Oil traders eagerly anticipating an extension of the current OPEC-led production cut could be left sorely disappointed this week, according market analysts including RBC Capital Market`s Helima Croft.
OPEC oil ministers will be in Vienna Thursday and there is widespread expectation that members will decide to extend oil output cuts beyond a deadline of March 2018, a move that has helped to stabilize prices.
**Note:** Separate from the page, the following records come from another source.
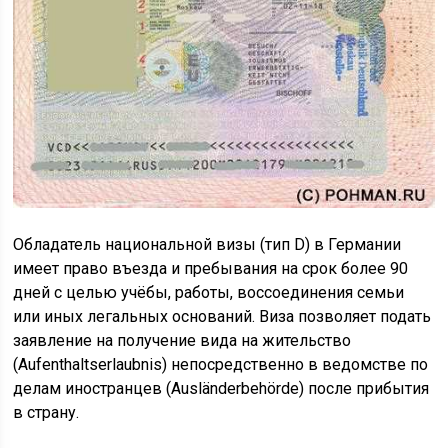
Обладатель национальной визы (тип D) в Германии
имеет право въезда и пребывания на срок более 90
дней с целью учёбы, работы, воссоединения семьи
или иных легальных оснований. Виза позволяет подать
заявление на получение вида на жительство
(Aufenthaltserlaubnis) непосредственно в ведомстве по
делам иностранцев (Ausländerbehörde) после прибытия
в страну.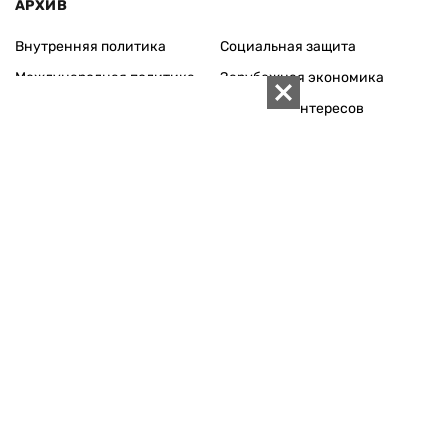
АРХИВ
Внутренняя политика
Социальная защита
Международная политика
Зарубежная экономика
Макроуровень
Конфликт интересов
Энергорынок
Экономическая
безопасность
Приватизация
Персоналии
Экономика регионов
Социум
Наука
История
Технологии
Круг семьи
Среда обитания
Туризм
Церковь
Собственность
Культура
Использование материалов «ZN.UA» разрешается при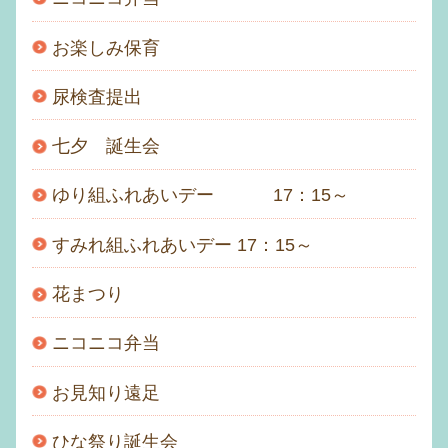
お楽しみ保育
尿検査提出
七夕 誕生会
ゆり組ふれあいデー 17：15～
すみれ組ふれあいデー 17：15～
花まつり
ニコニコ弁当
お見知り遠足
ひな祭り誕生会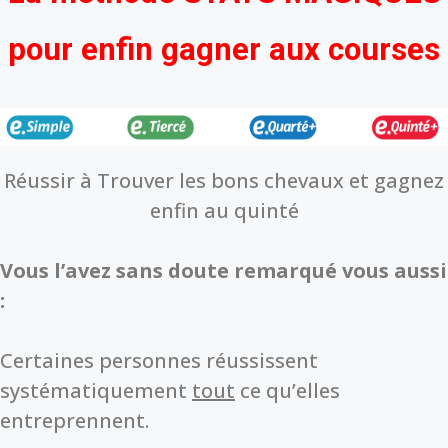
pour enfin gagner aux courses
Réussir à Trouver les bons chevaux et gagnez
enfin au quinté
Vous l’avez sans doute remarqué vous aussi
:
Certaines personnes réussissent
systématiquement
tout
ce qu’elles
entreprennent.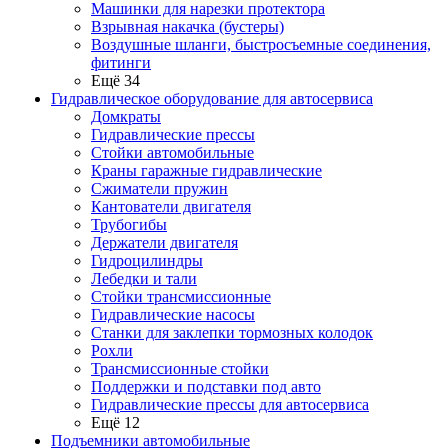
Машинки для нарезки протектора
Взрывная накачка (бустеры)
Воздушные шланги, быстросъемные соединения,
фитинги
Ещё 34
Гидравлическое оборудование для автосервиса
Домкраты
Гидравлические прессы
Стойки автомобильные
Краны гаражные гидравлические
Сжиматели пружин
Кантователи двигателя
Трубогибы
Держатели двигателя
Гидроцилиндры
Лебедки и тали
Стойки трансмиссионные
Гидравлические насосы
Cтанки для заклепки тормозных колодок
Рохли
Трансмиссионные стойки
Поддержки и подставки под авто
Гидравлические прессы для автосервиса
Ещё 12
Подъемники автомобильные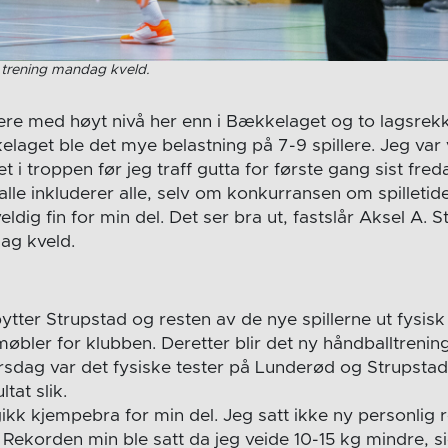
 trening mandag kveld.
llere med høyt nivå her enn i Bækkelaget og to lagsrek
laget ble det mye belastning på 7-9 spillere. Jeg var 
et i troppen før jeg traff gutta for første gang sist fre
alle inkluderer alle, selv om konkurransen om spilletide
eldig fin for min del. Det ser bra ut, fastslår Aksel A. 
dag kveld.
ter Strupstad og resten av de nye spillerne ut fysisk
møbler for klubben. Deretter blir det ny håndballtrenin
irsdag var det fysiske tester på Lunderød og Strups
tat slik.
kk kjempebra for min del. Jeg satt ikke ny personlig
 Rekorden min ble satt da jeg veide 10-15 kg mindre, s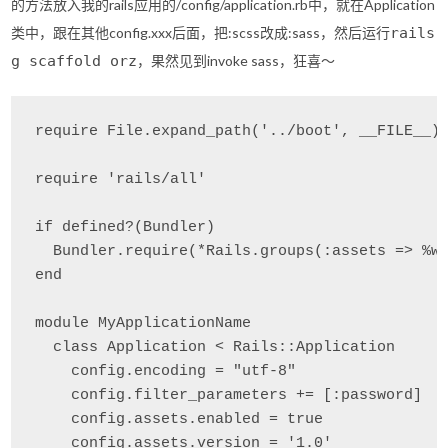
的方法放入我的rails应用的/config/application.rb中，就在Application
类中，跟在其他config.xxx后面，把:scss改成:sass，然后运行
rails
g scaffold orz
，果然见到invoke sass，狂喜～
require File.expand_path('../boot', __FILE__)

require 'rails/all'

if defined?(Bundler)

  Bundler.require(*Rails.groups(:assets => %w(
end

module MyApplicationName

  class Application < Rails::Application

    config.encoding = "utf-8"

    config.filter_parameters += [:password]

    config.assets.enabled = true

    config.assets.version = '1.0'
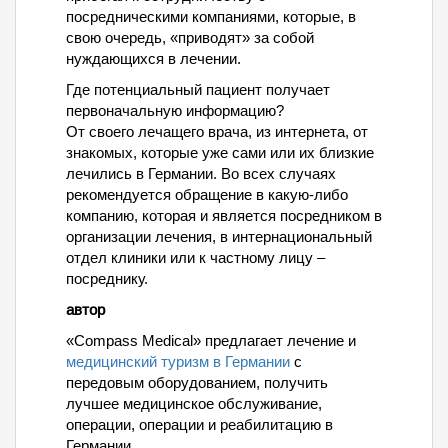
посредническими компаниями, которые, в
свою очередь, «приводят» за собой
нуждающихся в лечении.
Где потенциальный пациент получает
первоначальную информацию?
От своего лечащего врача, из интернета, от
знакомых, которые уже сами или их близкие
лечились в Германии. Во всех случаях
рекомендуется обращение в какую-либо
компанию, которая и является посредником в
организации лечения, в интернациональный
отдел клиники или к частному лицу –
посреднику.
автор
«Compass Medical» предлагает лечение и
медицинский туризм в Германии
с
передовым оборудованием, получить
лучшее медицинское обслуживание,
операции, операции и реабилитацию в
Германии.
However, there is some anxiety that the biggest non-OPEC producer that also signed up to the output cut, Russia, could pull out of an extension, sending markets sharply lower.
Croft, the global head of commodity strategy at RBC, told CNBC that Russia — or specifically Russian President Vladimir Putin — was the wildcard that could disappoint markets.
"We still think the most likely outcome is to extend through 2018 because that was a Putin plan," Croft said Tuesday. "It was Vladimir Putin who raised the issue of a full-year extension in October but since then a number of his corporates have said `we`re not so excited about that and we want to exit on schedule` so the end of (the first quarter of 2018)," Croft added.
OPEC appeared to take Putin`s comments to heart with the cartel`s Secretary General Mohammad Barkindo saying in October that Saudi Arabia and Russia`s energy minister were taking their "cue" from Putin when discussing a possible extension to the end of 2018.